"""
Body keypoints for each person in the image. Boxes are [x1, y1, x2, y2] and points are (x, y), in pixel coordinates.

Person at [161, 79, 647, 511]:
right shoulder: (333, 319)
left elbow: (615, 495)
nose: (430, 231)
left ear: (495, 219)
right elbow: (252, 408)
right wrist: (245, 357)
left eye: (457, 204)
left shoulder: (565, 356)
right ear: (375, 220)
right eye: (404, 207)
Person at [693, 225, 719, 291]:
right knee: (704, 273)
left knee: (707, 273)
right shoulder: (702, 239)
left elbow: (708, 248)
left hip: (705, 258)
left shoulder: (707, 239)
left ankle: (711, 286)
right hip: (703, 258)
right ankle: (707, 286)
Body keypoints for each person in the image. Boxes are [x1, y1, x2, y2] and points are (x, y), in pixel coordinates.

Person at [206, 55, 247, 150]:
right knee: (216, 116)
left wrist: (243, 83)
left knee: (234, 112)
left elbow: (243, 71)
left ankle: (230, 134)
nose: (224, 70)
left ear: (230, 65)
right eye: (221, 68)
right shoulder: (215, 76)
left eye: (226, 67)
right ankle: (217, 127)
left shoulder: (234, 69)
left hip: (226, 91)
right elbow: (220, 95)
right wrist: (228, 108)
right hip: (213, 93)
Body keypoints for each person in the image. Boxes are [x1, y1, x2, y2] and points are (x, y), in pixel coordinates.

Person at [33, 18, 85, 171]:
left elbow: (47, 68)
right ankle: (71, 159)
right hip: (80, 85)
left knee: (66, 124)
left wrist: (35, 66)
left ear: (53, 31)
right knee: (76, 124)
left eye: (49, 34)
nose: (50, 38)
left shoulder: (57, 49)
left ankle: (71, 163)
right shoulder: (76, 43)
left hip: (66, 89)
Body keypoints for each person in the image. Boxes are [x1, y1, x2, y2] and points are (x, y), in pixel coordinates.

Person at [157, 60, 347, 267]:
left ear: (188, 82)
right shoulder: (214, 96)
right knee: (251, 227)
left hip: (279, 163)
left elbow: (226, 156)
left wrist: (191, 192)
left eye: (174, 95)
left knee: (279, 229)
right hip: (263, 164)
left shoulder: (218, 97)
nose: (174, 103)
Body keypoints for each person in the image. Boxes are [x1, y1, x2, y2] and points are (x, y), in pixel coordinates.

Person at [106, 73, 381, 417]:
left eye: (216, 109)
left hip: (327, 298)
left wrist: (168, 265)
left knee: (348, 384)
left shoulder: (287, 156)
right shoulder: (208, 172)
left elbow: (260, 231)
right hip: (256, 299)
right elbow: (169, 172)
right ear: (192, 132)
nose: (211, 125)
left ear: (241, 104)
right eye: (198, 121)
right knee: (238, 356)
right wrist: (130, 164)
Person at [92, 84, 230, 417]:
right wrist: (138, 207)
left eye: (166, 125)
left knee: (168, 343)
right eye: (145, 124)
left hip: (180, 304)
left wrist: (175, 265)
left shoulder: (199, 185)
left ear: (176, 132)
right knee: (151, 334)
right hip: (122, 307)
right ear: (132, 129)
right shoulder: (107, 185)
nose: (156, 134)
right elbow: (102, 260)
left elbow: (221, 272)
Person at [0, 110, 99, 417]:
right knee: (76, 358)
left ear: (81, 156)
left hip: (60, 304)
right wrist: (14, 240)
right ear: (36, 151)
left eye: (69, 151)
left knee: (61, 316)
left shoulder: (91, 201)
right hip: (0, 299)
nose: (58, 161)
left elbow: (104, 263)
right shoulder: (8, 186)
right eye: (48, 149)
"""
"""
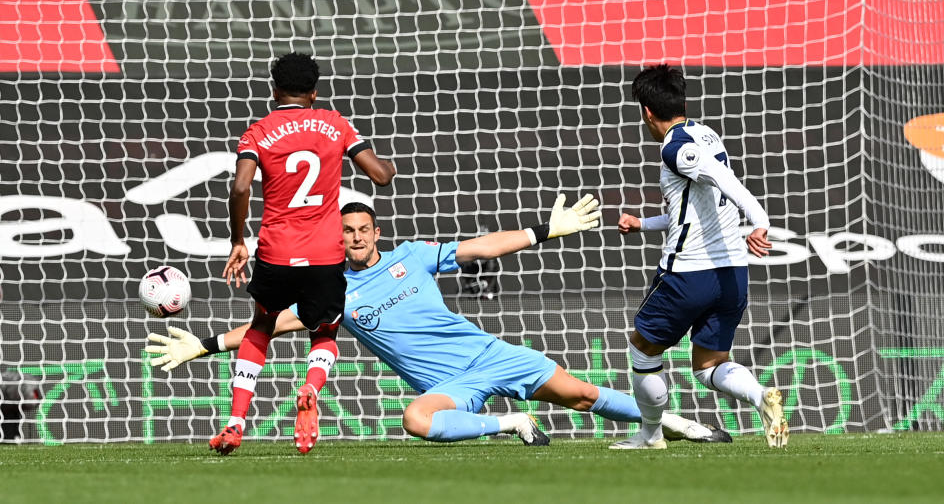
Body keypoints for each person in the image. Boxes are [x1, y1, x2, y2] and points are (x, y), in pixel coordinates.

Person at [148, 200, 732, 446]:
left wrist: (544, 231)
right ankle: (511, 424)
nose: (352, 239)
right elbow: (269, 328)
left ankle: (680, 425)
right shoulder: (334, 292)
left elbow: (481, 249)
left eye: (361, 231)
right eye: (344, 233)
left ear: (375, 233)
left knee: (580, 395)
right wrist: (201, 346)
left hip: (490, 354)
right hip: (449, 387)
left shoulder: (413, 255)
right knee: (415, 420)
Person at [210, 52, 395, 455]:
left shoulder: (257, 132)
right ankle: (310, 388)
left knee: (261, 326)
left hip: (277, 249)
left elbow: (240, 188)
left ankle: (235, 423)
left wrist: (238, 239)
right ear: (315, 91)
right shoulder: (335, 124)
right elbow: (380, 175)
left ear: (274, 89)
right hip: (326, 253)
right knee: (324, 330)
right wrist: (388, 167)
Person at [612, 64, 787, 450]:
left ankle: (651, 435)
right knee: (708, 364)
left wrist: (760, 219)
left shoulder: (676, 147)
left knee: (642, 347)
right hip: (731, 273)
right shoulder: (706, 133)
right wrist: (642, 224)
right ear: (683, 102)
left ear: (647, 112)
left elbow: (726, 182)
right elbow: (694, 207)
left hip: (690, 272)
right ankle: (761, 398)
"""
"""
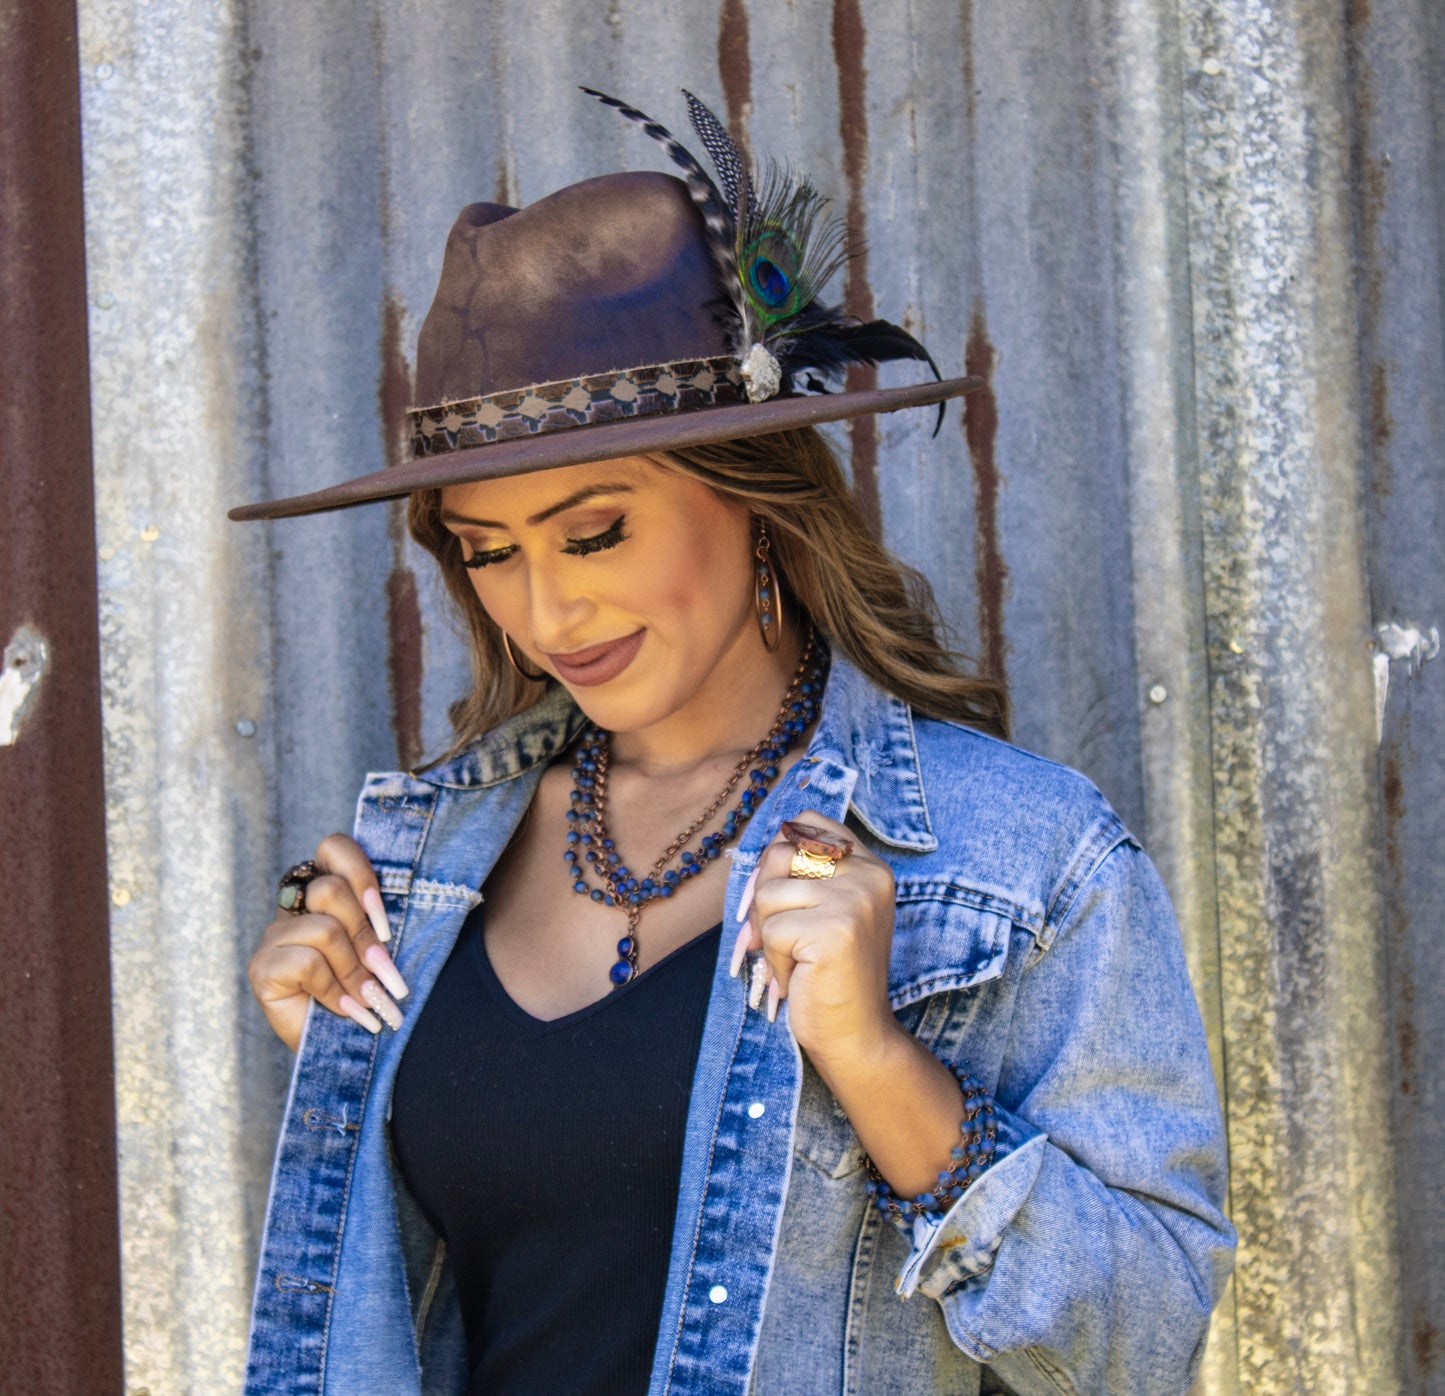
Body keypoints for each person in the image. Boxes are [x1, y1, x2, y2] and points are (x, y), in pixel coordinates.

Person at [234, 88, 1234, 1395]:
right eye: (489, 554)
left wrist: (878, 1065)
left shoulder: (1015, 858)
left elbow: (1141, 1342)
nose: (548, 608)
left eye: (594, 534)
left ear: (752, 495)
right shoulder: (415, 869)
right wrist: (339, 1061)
"""
▸ What you should do:
Among the records, find each line where the word "ankle" occurs, and copy it.

▸ Response box:
left ankle: (711, 286)
right ankle: (707, 286)
left ankle: (230, 134)
right ankle: (217, 127)
right ankle: (71, 159)
left ankle: (71, 163)
right ankle: (511, 424)
left ankle: (680, 425)
right ankle: (310, 388)
left ankle: (235, 423)
left ankle: (651, 435)
right ankle: (761, 398)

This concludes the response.